As they reached the carrousel, Tasmin turned back to her.
“Honestly Nora,” she said. “As captors go, the Tuareg were really not terribly bad. They had a bunch of rules. You followed you’re okay. If you didn’t follow, you were fucked.”
Then she gave Nora a hard stare.
“He isn’t here is he? I mean Andy’s ghost?” she asked. “God, that would suck if he was.”
“Oh no, no,” Nora told her, shaking her head. “I think he’s probably gone to Heaven or wherever he is going. I can’t feel them anywhere and I would if he was stuck with his body, I think.”
That was probably a good thing too. Most ghosts she’d met told her they had a hell of a bad time in the days and weeks after they died. Although, there were so many questions she would’ve liked to ask Dr. Burnes about what happened over there and just about himself in general, and didn’t really care at the moment how jealous that might’ve made Harold feel.
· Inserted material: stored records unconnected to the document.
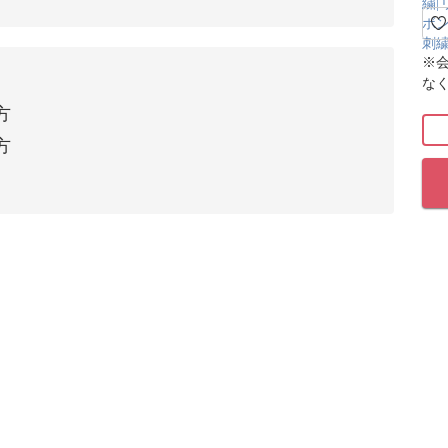
※
な
方
方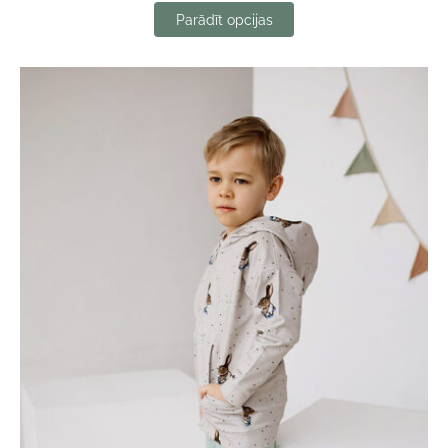
Parādīt opcijas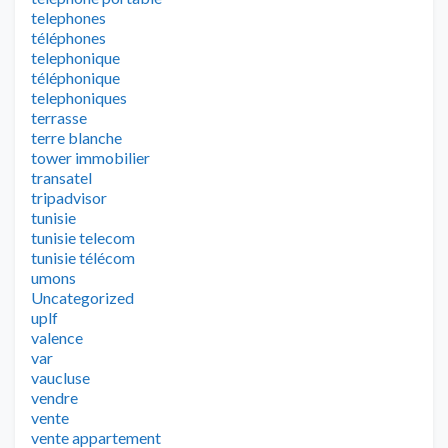
telephones
téléphones
telephonique
téléphonique
telephoniques
terrasse
terre blanche
tower immobilier
transatel
tripadvisor
tunisie
tunisie telecom
tunisie télécom
umons
Uncategorized
uplf
valence
var
vaucluse
vendre
vente
vente appartement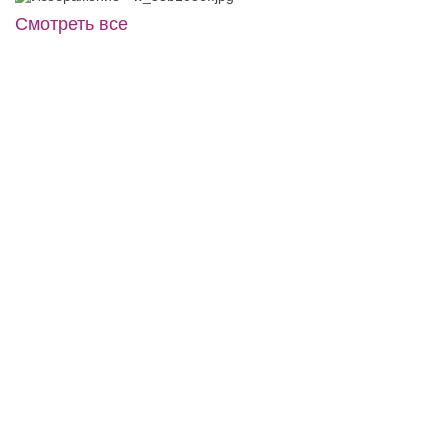
Смотреть все
C0579BY1
Accessories №A41
Модель №TB062B
В примерочную
40
42
44
46
48
40
42
44
46
48
Купить
50
52
50
52
В примерочную
В примерочную
Купить
Купить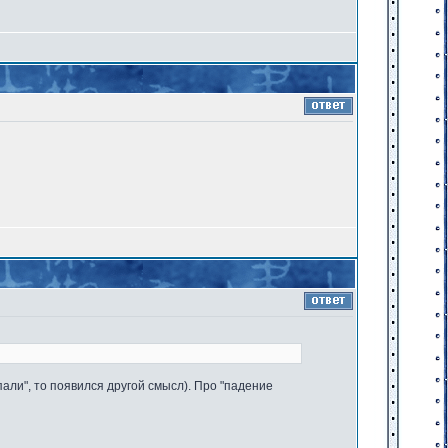
пали", то появился другой смысл). Про "падение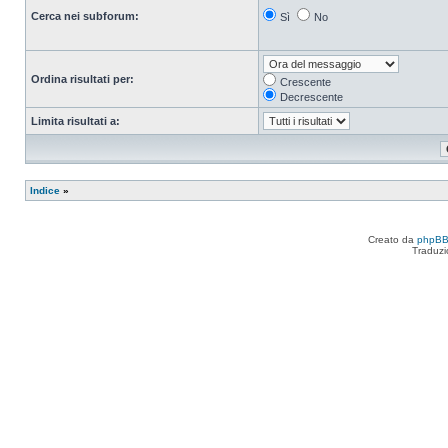
Cerca nei subforum:
Sì
No
Ordina risultati per:
Crescente
Decrescente
Limita risultati a:
Indice
»
Creato da
phpB
Traduzi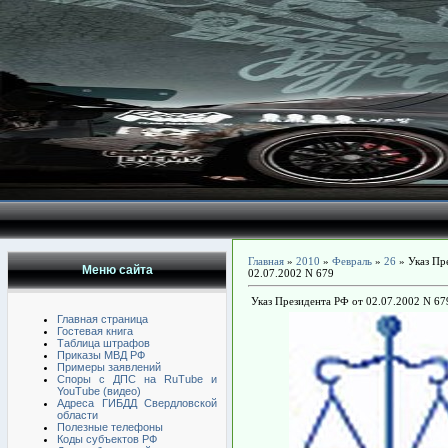
Главная
»
2010
»
Февраль
»
26
» Указ Пр
Меню сайта
02.07.2002 N 679
Указ Президента РФ от 02.07.2002 N 67
Главная страница
Гостевая книга
Таблица штрафов
Приказы МВД РФ
Примеры заявлений
Споры с ДПС на RuTube и
YouTube (видео)
Адреса ГИБДД Свердловской
области
Полезные телефоны
Коды субъектов РФ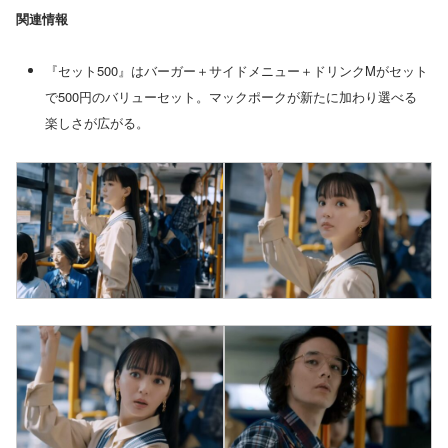
関連情報
『セット500』はバーガー＋サイドメニュー＋ドリンクMがセット
で500円のバリューセット。マックポークが新たに加わり選べる
楽しさが広がる。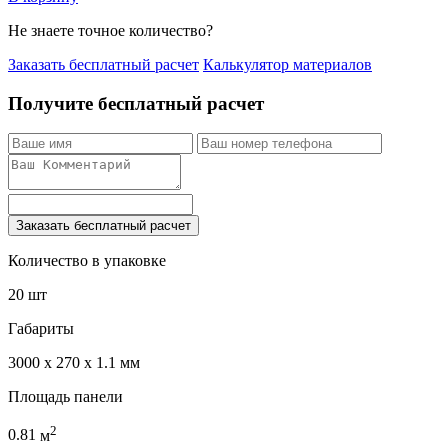
Не знаете точное количество?
Заказать бесплатный расчет
Калькулятор материалов
Получите бесплатный расчет
Заказать бесплатный расчет
Количество в упаковке
20 шт
Габариты
3000 x 270 x 1.1 мм
Площадь панели
2
0.81
м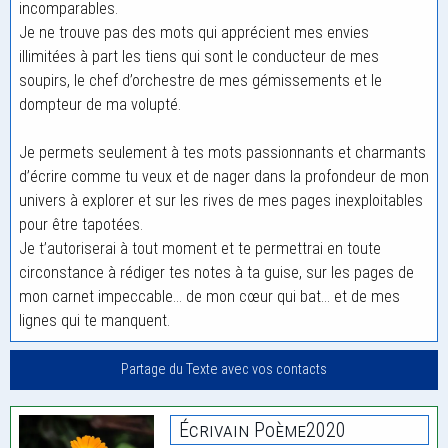
incomparables.
Je ne trouve pas des mots qui apprécient mes envies
illimitées à part les tiens qui sont le conducteur de mes
soupirs, le chef d’orchestre de mes gémissements et le
dompteur de ma volupté.
Je permets seulement à tes mots passionnants et charmants
d’écrire comme tu veux et de nager dans la profondeur de mon
univers à explorer et sur les rives de mes pages inexploitables
pour être tapotées.
Je t’autoriserai à tout moment et te permettrai en toute
circonstance à rédiger tes notes à ta guise, sur les pages de
mon carnet impeccable… de mon cœur qui bat… et de mes
lignes qui te manquent.
Partage du Texte avec vos contacts
Écrivain Poème2020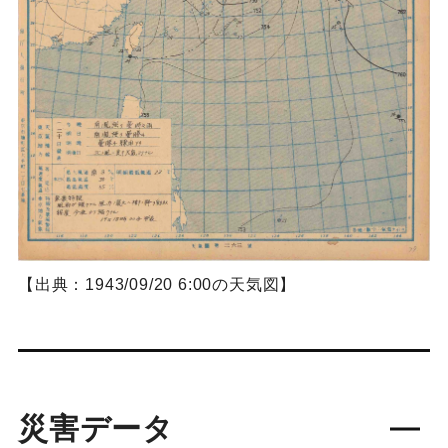
【出典：1943/09/20 6:00の天気図】
災害データ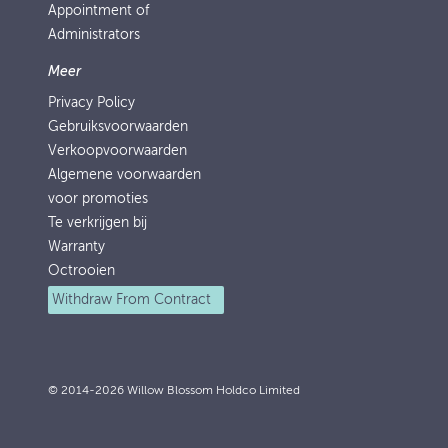
Appointment of
Administrators
Meer
Privacy Policy
Gebruiksvoorwaarden
Verkoopvoorwaarden
Algemene voorwaarden
voor promoties
Te verkrijgen bij
Warranty
Octrooien
Withdraw From Contract
© 2014-2026 Willow Blossom Holdco Limited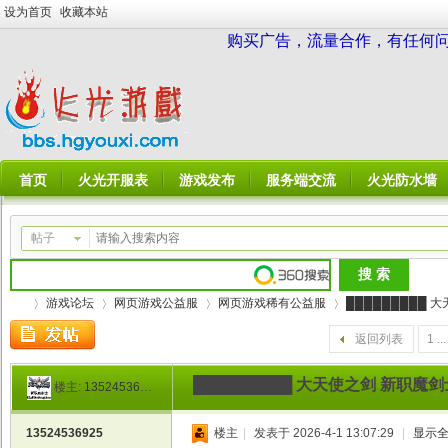
设为首页
收藏本站
购买广告，流量合作，有任何问题请
首页
火光开服表
游戏发布
服务端交流
火光防水墙
帖子
游戏论坛
网页游戏公益服
网页游戏稀有公益服
█████████ 大
返回列表
1 ...
█████████ 大天使之剑 新职魔剑
楼主:
13524536925
火
»
›
›
›
13524536925
楼主
|
发表于 2026-4-1 13:07:29
|
显示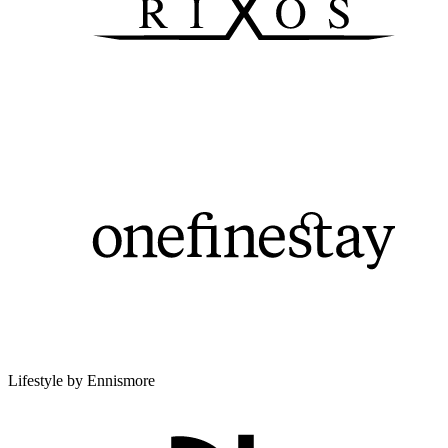
Lifestyle by Ennismore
She’d fantasized about it, actually, Dr. Burnes after death and having him all to herself a little bit like Tasmin had when he was alive. But of course, she wouldn’t ever dare tell anybody even if that had become the case. Nora dreaded coming across like she was some kind of a pervert, which she feared her sister already saw her as since she had confessed before of experimenting a bit with Harold.
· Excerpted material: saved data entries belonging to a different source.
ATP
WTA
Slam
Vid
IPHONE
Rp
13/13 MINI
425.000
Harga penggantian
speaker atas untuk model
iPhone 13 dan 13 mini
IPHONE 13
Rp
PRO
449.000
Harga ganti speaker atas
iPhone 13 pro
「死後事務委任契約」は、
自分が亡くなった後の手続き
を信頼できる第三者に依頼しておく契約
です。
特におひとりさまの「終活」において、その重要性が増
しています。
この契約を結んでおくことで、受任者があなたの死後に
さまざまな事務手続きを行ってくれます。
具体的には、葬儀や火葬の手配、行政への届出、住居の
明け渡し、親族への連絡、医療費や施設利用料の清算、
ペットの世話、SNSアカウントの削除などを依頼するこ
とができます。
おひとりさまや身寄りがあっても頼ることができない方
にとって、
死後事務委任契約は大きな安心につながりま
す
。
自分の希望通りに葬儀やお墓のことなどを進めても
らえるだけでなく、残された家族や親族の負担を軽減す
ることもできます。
“That’s good,” Tasmin told her, spotting her luggage and heading over to grab it. “I don’t think you would’ve wanted him to stick around anyway. And I’m pretty sure he wouldn’t have wanted to either. Grab a cart, will you?”
Nora did as told, dropped the heavy shoulder back onto it, and then rolled it over to collect the three larger pieces of luggage for her sister to hoist onto it.
“Okay,” Tasmin breathed out. “Now, let’s get over to security and get that whole thing done with?
“Of course,” she told her and pushed the cart in her sister’s wake.